◆ The problem: Please print out the entries below unchanged and skip the images.

►

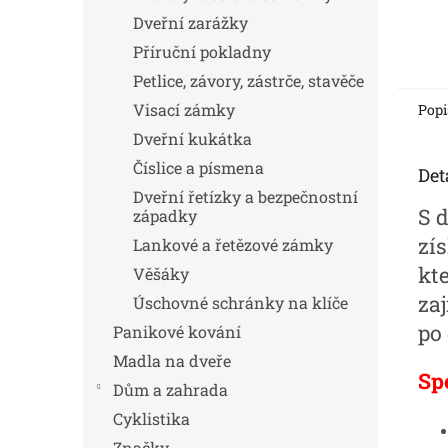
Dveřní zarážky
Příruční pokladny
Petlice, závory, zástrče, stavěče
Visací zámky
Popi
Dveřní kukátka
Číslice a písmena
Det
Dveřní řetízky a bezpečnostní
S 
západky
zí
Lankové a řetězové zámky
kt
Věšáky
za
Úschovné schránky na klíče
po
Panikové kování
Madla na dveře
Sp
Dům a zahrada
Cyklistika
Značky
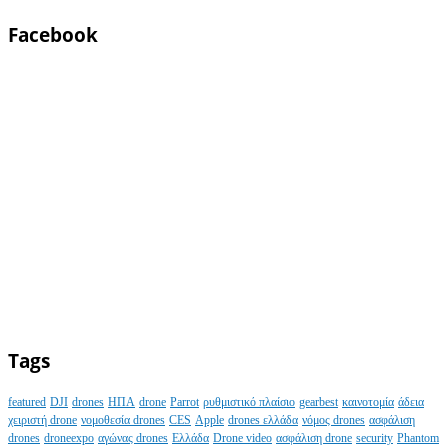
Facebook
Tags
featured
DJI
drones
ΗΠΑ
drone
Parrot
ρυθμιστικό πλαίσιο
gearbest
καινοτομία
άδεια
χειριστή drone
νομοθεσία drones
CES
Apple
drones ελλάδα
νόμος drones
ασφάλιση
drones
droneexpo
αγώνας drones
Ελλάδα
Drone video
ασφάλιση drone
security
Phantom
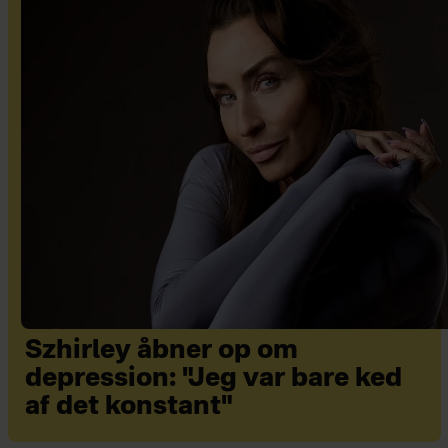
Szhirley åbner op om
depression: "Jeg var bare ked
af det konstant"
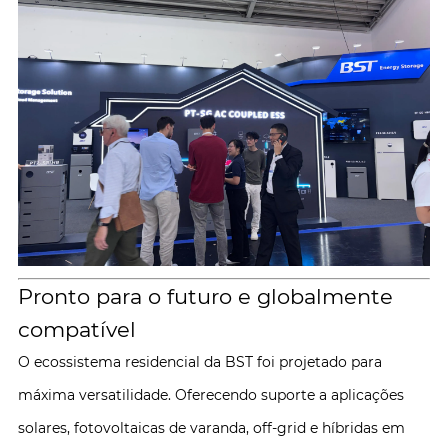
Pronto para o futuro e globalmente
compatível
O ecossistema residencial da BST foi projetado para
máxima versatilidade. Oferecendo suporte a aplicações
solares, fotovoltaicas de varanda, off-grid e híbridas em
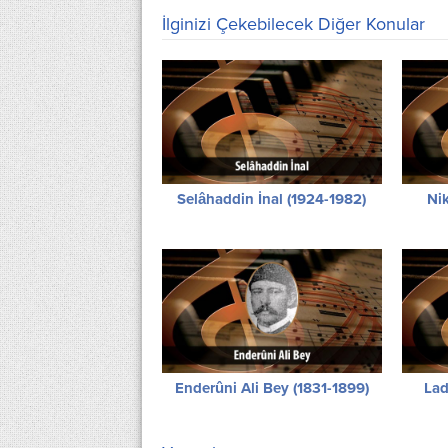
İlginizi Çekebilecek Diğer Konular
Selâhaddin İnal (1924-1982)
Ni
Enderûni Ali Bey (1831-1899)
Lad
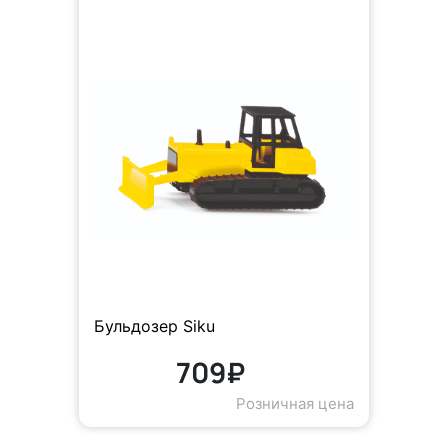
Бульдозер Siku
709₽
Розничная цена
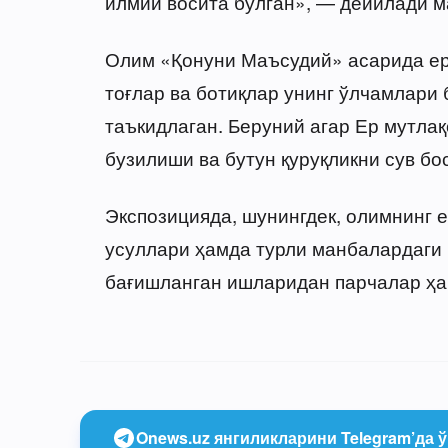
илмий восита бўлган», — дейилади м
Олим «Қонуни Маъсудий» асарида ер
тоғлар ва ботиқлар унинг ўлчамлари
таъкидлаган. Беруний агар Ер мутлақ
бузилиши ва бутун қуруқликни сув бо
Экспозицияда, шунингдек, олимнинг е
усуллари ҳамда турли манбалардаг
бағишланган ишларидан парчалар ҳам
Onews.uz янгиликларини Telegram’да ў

◄

◆ Reply:
Dveřní zarážky
Příruční pokladny
Petlice, závory, zástrče, stavěče
Visací zámky
Popi
Dveřní kukátka
Číslice a písmena
Det
Dveřní řetízky a bezpečnostní
S 
západky
zí
Lankové a řetězové zámky
kt
Věšáky
za
Úschovné schránky na klíče
po
Panikové kování
Madla na dveře
Sp
Dům a zahrada
Cyklistika
Značky
Facebook
Tags
featured
DJI
drones
ΗΠΑ
drone
Parrot
ρυθμιστικό πλαίσιο
gearbest
καινοτομία
άδεια
χειριστή drone
νομοθεσία drones
CES
Apple
drones ελλάδα
νόμος drones
ασφάλιση
drones
droneexpo
αγώνας drones
Ελλάδα
Drone video
ασφάλιση drone
security
Phantom
Szhirley åbner op om
depression: "Jeg var bare ked
af det konstant"
Pronto para o futuro e globalmente
compatível
O ecossistema residencial da BST foi projetado para
máxima versatilidade. Oferecendo suporte a aplicações
solares, fotovoltaicas de varanda, off-grid e híbridas em
İlginizi Çekebilecek Diğer Konular
Selâhaddin İnal (1924-1982)
Ni
Enderûni Ali Bey (1831-1899)
Lad
Бульдозер Siku
709₽
Розничная цена
илмий восита бўлган», — дейилади м
Олим «Қонуни Маъсудий» асарида ер
тоғлар ва ботиқлар унинг ўлчамлари
таъкидлаган. Беруний агар Ер мутлақ
бузилиши ва бутун қуруқликни сув бо
Экспозицияда, шунингдек, олимнинг е
усуллари ҳамда турли манбалардаг
бағишланган ишларидан парчалар ҳам
Onews.uz янгиликларини Telegram’да ў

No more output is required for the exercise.